↓
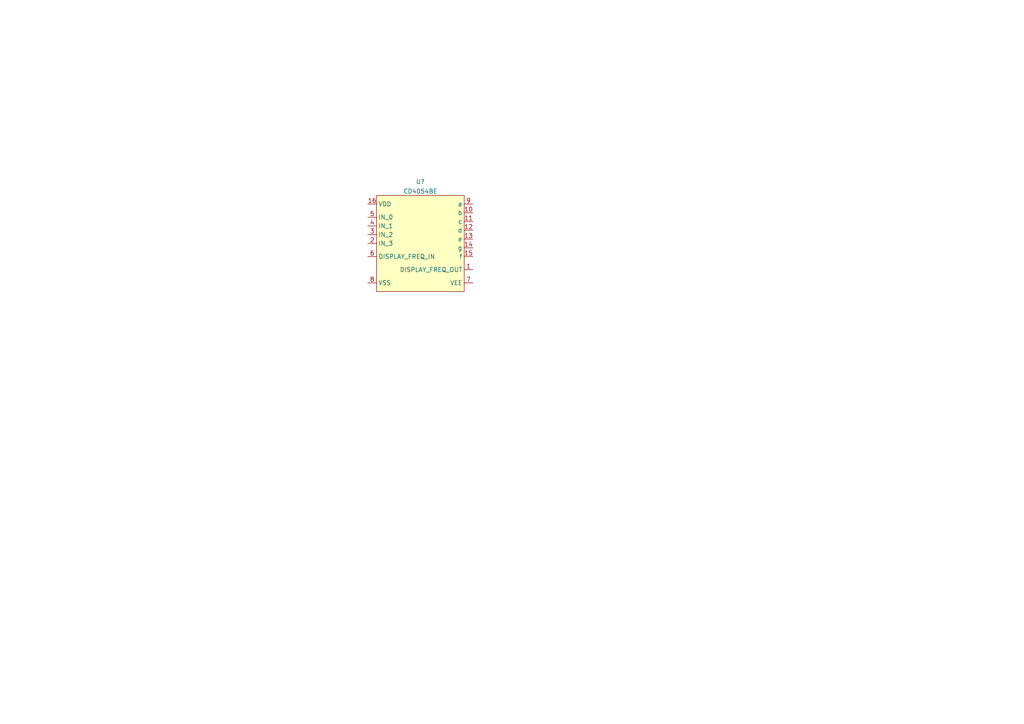
<source format=kicad_sch>
(kicad_sch (version 20211123) (generator eeschema)

  (uuid e63e39d7-6ac0-4ffd-8aa3-1841a4541b55)

  (paper "A4")

  


  (symbol (lib_id "Private_library:CD4054BE") (at 109.22 56.642 0) (unit 1)
    (in_bom yes) (on_board yes) (fields_autoplaced)
    (uuid d9d94458-2a69-44d4-b813-57283276a122)
    (property "Reference" "U?" (id 0) (at 121.92 52.7263 0))
    (property "Value" "CD4054BE" (id 1) (at 121.92 55.5014 0))
    (property "Footprint" "" (id 2) (at 118.11 57.912 0)
      (effects (font (size 1.27 1.27)) hide)
    )
    (property "Datasheet" "https://www.ti.com/lit/ds/symlink/cd4054b.pdf?HQS=dis-dk-null-digikeymode-dsf-pf-null-wwe&ts=1642623423779&ref_url=https%253A%252F%252Fwww.ti.com%252Fgeneral%252Fdocs%252Fsuppproductinfo.tsp%253FdistId%253D10%2526gotoUrl%253Dhttps%253A%252F%252Fwww.ti.com%252Flit%252Fgpn%252Fcd4054b" (id 3) (at 118.11 57.912 0)
      (effects (font (size 1.27 1.27)) hide)
    )
    (pin "1" (uuid 6816a184-8cbb-4d97-8435-175e45118b07))
    (pin "10" (uuid ae0756d7-ed93-4874-bb3b-1e5d145ea0a5))
    (pin "11" (uuid 66084680-3120-4cf0-bf99-80225b40e578))
    (pin "12" (uuid b55c6e2a-bed1-41e2-93b5-44fcf25c2173))
    (pin "13" (uuid 90039aa2-d4f3-406d-b8a7-c53316a5cd56))
    (pin "14" (uuid 53ca46bf-123f-4840-9554-689c3ca8abda))
    (pin "15" (uuid 5c5f93fe-c719-4f8c-a096-2246763dd268))
    (pin "16" (uuid 9c859dd6-b2c3-4730-b630-63f6123c2d4a))
    (pin "2" (uuid 60ed10b7-7164-47e6-82dd-45194e9e3f79))
    (pin "3" (uuid def4dd98-ee84-4d31-b233-739a1dc5145c))
    (pin "4" (uuid d11800fa-90ff-4e02-a752-cef510d6aec6))
    (pin "5" (uuid 62b4f664-401e-4c00-b428-ce8ee4c8bfae))
    (pin "6" (uuid b65e7d9d-211f-494c-97b8-0375b796e84e))
    (pin "7" (uuid abae415a-2874-4979-b8ea-22c464feaa3d))
    (pin "8" (uuid 084a0845-ad08-4254-9056-d525732a345e))
    (pin "9" (uuid 1929363e-5585-4d07-baf6-58522e89bf03))
  )

  (sheet_instances
    (path "/" (page "1"))
  )

  (symbol_instances
    (path "/d9d94458-2a69-44d4-b813-57283276a122"
      (reference "U?") (unit 1) (value "CD4054BE") (footprint "")
    )
  )
)

</source>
↑
__The task__: Every line above in which the word "unit" occurs is to be copied.

__Answer to this exercise__:
  (symbol (lib_id "Private_library:CD4054BE") (at 109.22 56.642 0) (unit 1)
      (reference "U?") (unit 1) (value "CD4054BE") (footprint "")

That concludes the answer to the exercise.